Banco Mundial: pouco rigor e classificação por renda distorcida
No relatório encomendado pelo governo brasileiro há pouco rigor técnico-científico e impropriedades na classificação por renda: para o Banco Mundial os ‘extremamente pobres’ recebem até R$ 92/dia, enquanto que aqui se usa o parâmetro de R$ 2,33/dia para programas como o Bolsa Família.
Por Rafael da Silva Barbosa*
Publicado 15/12/2017 15:15
O atual relatório do Banco Mundial – “Um Ajuste Justo: análise da eficiência e equidade do gasto público no Brasil” – sobre a eficiência do gasto público no Brasil tem gerado diversas reações tanto no meio social quanto na área de pesquisa do país. À luz do rigor científico, dentre as mais variadas observações, uma em particular tem causado maior incômodo, a saber: como um estudo caro e feito por especialistas internacionais e nacionais não apresenta o Anexo Metodológico em sua publicação oficial?
Mesmo que preliminarmente, para afirmações tão categóricas era de se esperar um compromisso técnico-científico maior da instituição para validar sua posição. Quem ler o texto com mínimo de atenção verificará uma quantidade não desprezível de informações distorcidas ou confusas, que, ao longo do trabalho, se mostram pouco condizentes com os dados oficiais do Estado. Isto sem mencionar o linguajar não adequado (ver citação a baixo) e a falta de clareza nas definições, classificações e agrupamentos.
Um exemplo é a seção “Programas de Apoio ao Mercado do Trabalho e Assistência Social” do documento. Nele, parece haver uma impropriedade significativa na classificação social dos grupos de renda, onde a definição dos estratos de renda – “extrema pobreza”, “pobreza”; “vulneráveis”, “classe média” e “classe média alta e ricos” – está totalmente fora da realidade mundial e brasileira. Conforme visto na nota de rodapé das figuras 67 e 68, a classificação por dia apresenta valores muito acima dos já conhecidos limites para definição de pobreza.

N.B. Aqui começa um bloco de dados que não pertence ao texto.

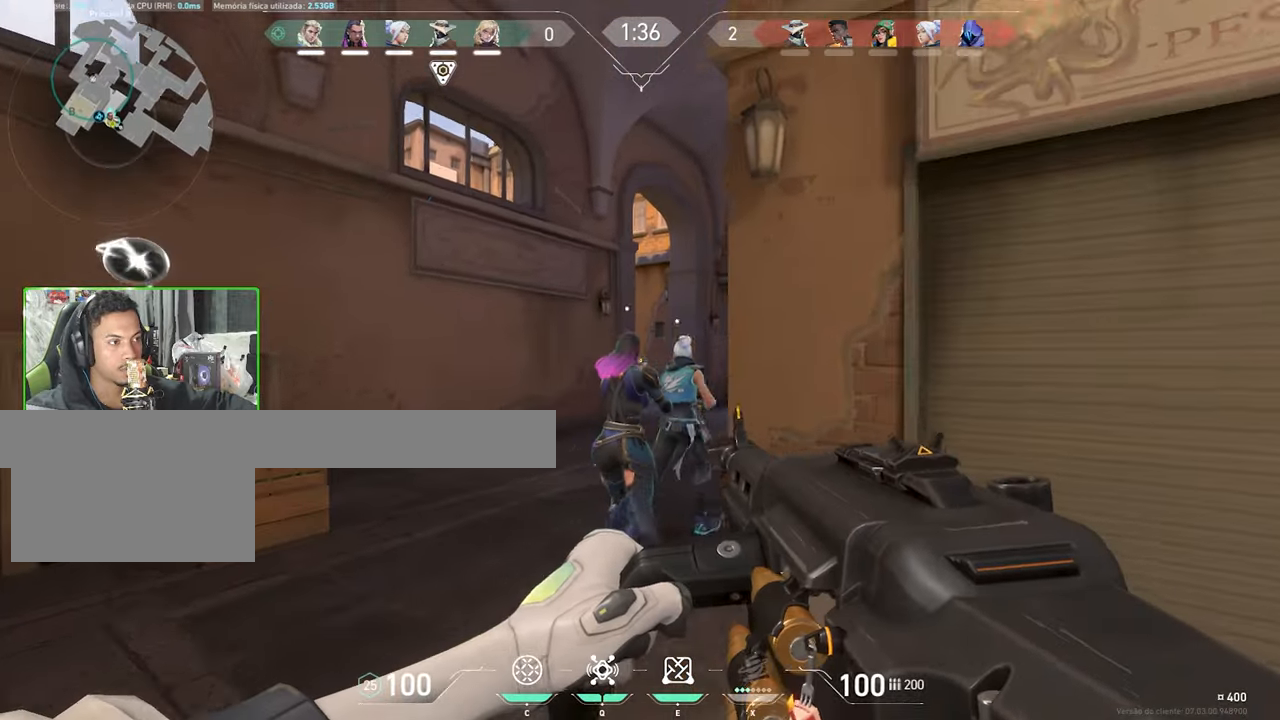
{"keys": ["a", "shift"], "mouse": ["right"], "events": [[150, "d", "down"], [150, "mouse_right", "down"], [150, "shift", "down"], [150, "w", "up"], [383, "d", "up"], [483, "a", "down"]]}
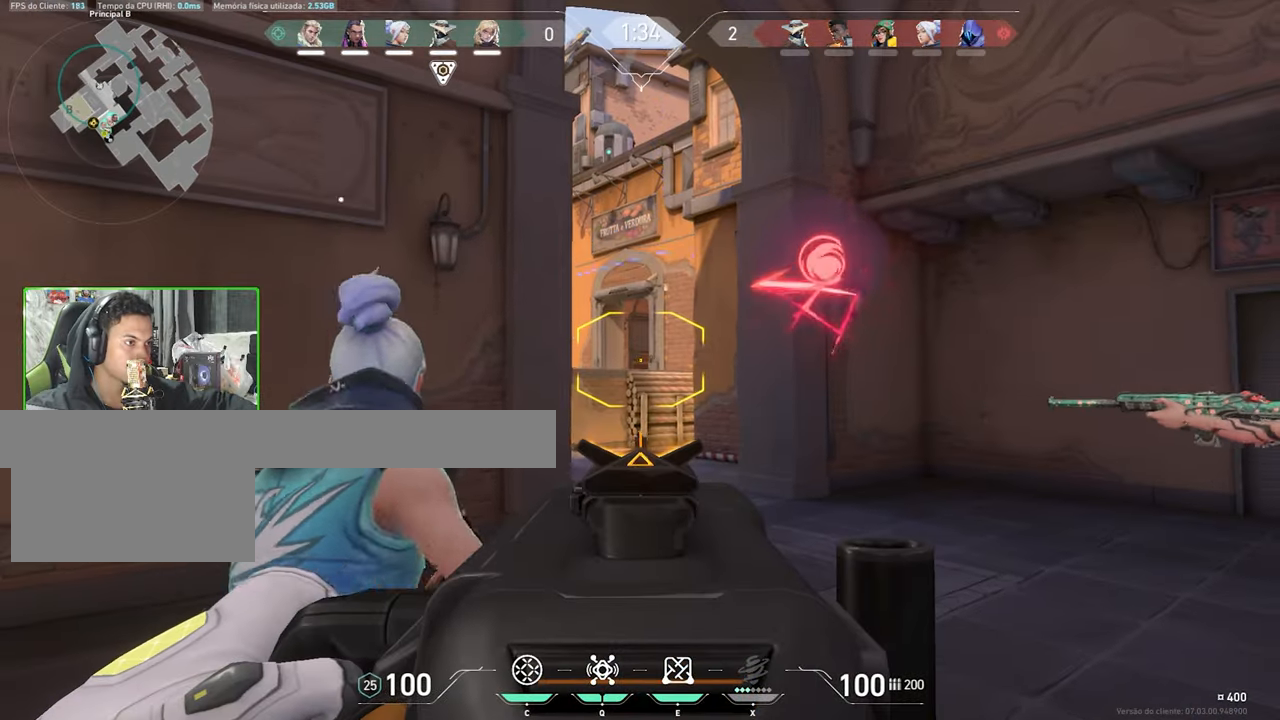
{"keys": ["w"], "mouse": [], "events": [[116, "a", "up"], [116, "d", "down"], [233, "mouse_right", "up"], [233, "w", "down"], [316, "shift", "up"], [350, "d", "up"]]}
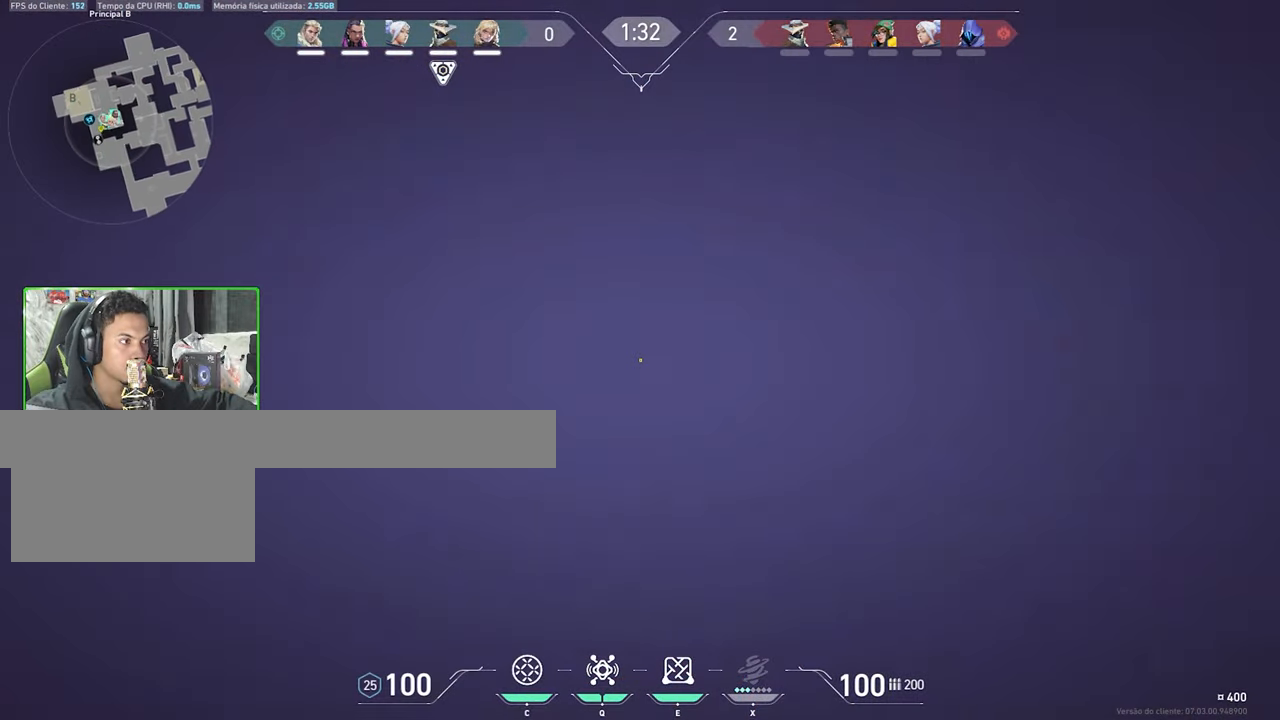
{"keys": ["w"], "mouse": [], "events": [[33, "d", "down"], [216, "d", "up"]]}
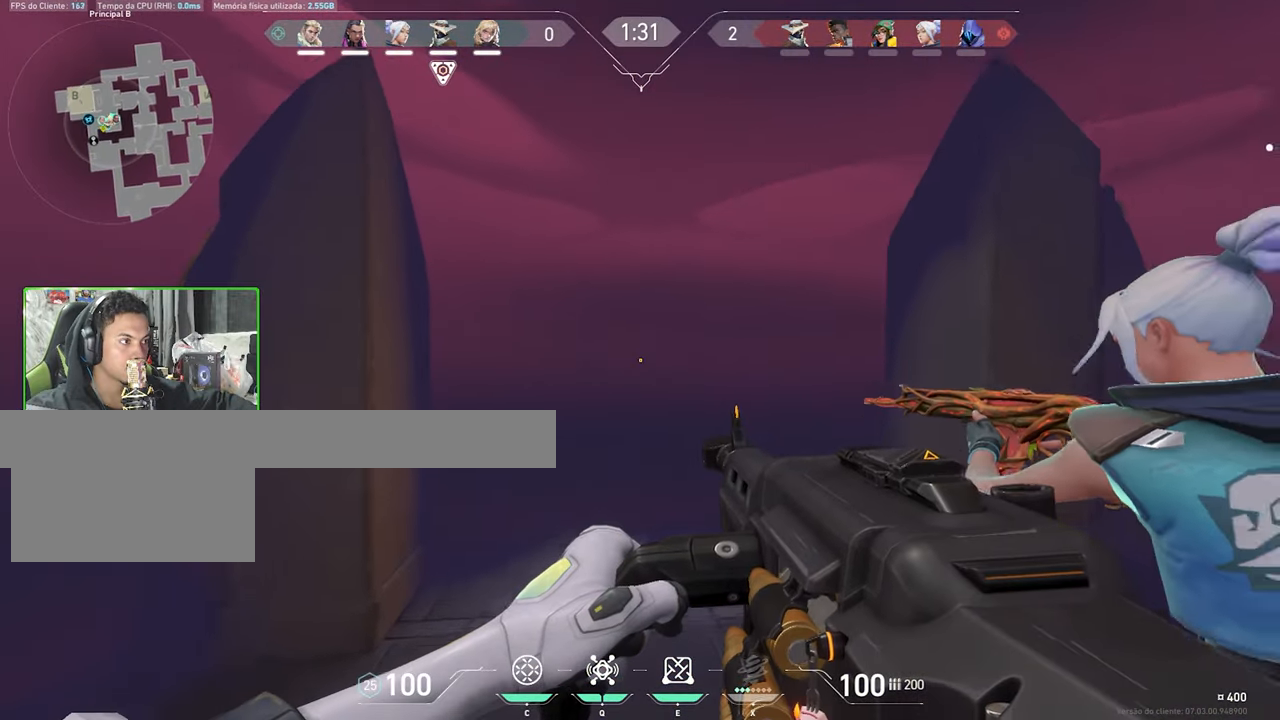
{"keys": ["w"], "mouse": [], "events": [[283, "w", "up"], [466, "w", "down"]]}
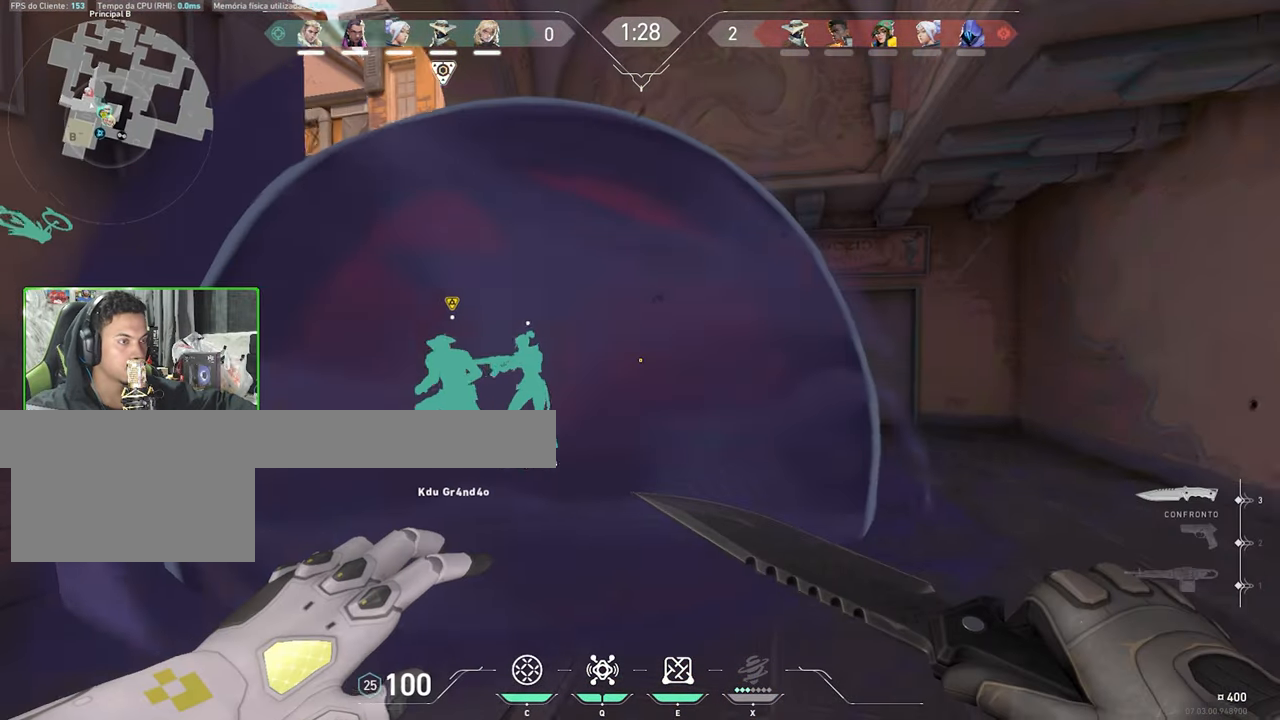
{"keys": ["d"], "mouse": [], "events": [[50, "d", "down"], [466, "w", "up"]]}
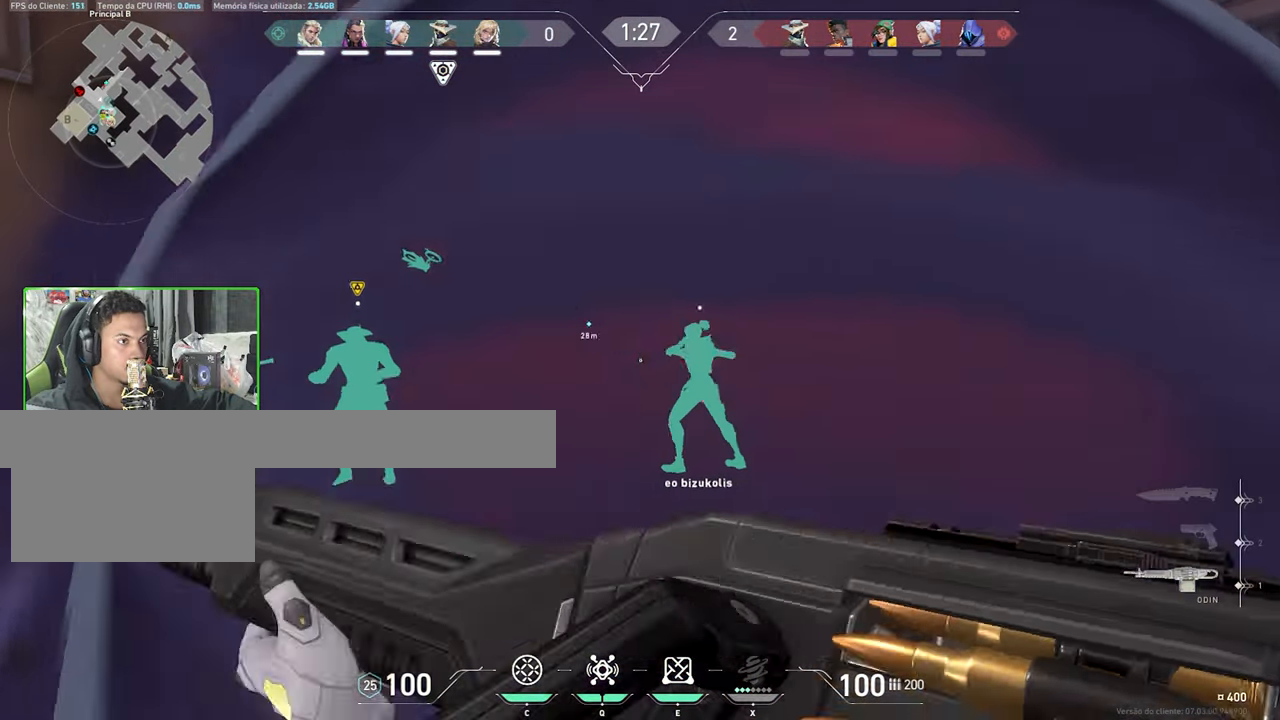
{"keys": ["d", "w"], "mouse": [], "events": [[16, "d", "up"], [50, "a", "down"], [250, "a", "up"], [250, "d", "down"], [483, "w", "down"]]}
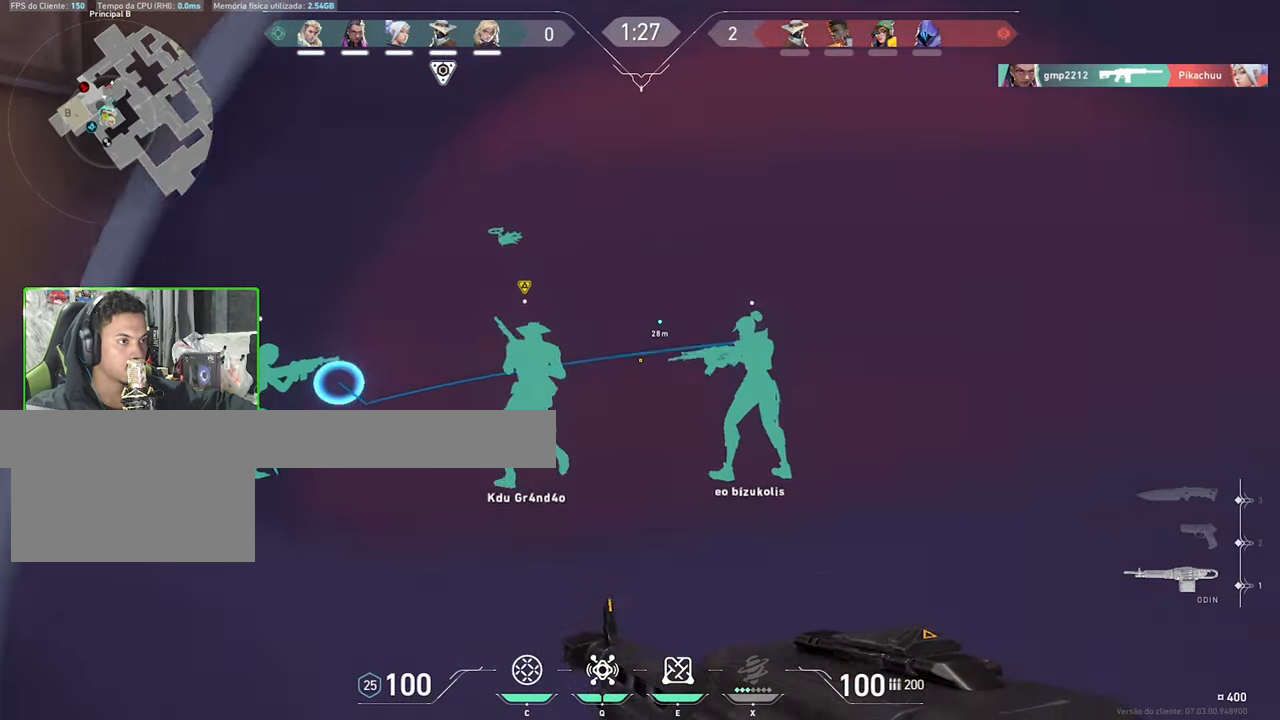
{"keys": ["d", "shift", "w"], "mouse": [], "events": [[450, "shift", "down"]]}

2.Esta figura utiliza a renda pré-transferência, bem como as linhas de pobreza e classificações de renda nacionais. Os resultados devem ser considerados com cautela, pois a incapacidade de distinguir entre os principais tipos de benefício na PNAD (após 2006) exige a adoção de fortes suposições. (BANCO MUNDIAL, 2017, p. 96).
A princípio essa distorção na definição dos estratos indica ser um possível erro de digitação, mas na sequência da leitura a classificação reaparece, novamente, na análise do texto principal do documento, na página 98:
A redução do BPC aos níveis médios dos benefícios sociais não contributivos da OCDE economizaria 0,7% do PIB até 2025, em comparação com as previsões de linha de base (Figura 69). No entanto, isso implicaria em um aumento da taxa nacional de pobreza de 8% para 9% de domicílios abaixo da linha de pobreza de R$ 140 por dia (e de 24% para 25% de domicílios abaixo da linha de pobreza internacional de US$ 5.5 por dia), com aumentos maiores na pobreza entre os indivíduos acima dos 65 anos de idade. Porém, uma redução do benefício do BPC a um nível equivalente a 60 por cento do valor atual, economizaria cerca de 0,43% do PIB até 2025 e não teria impacto significativo no nível de pobreza. (BANCO MUNDIAL, 2017, p. 98).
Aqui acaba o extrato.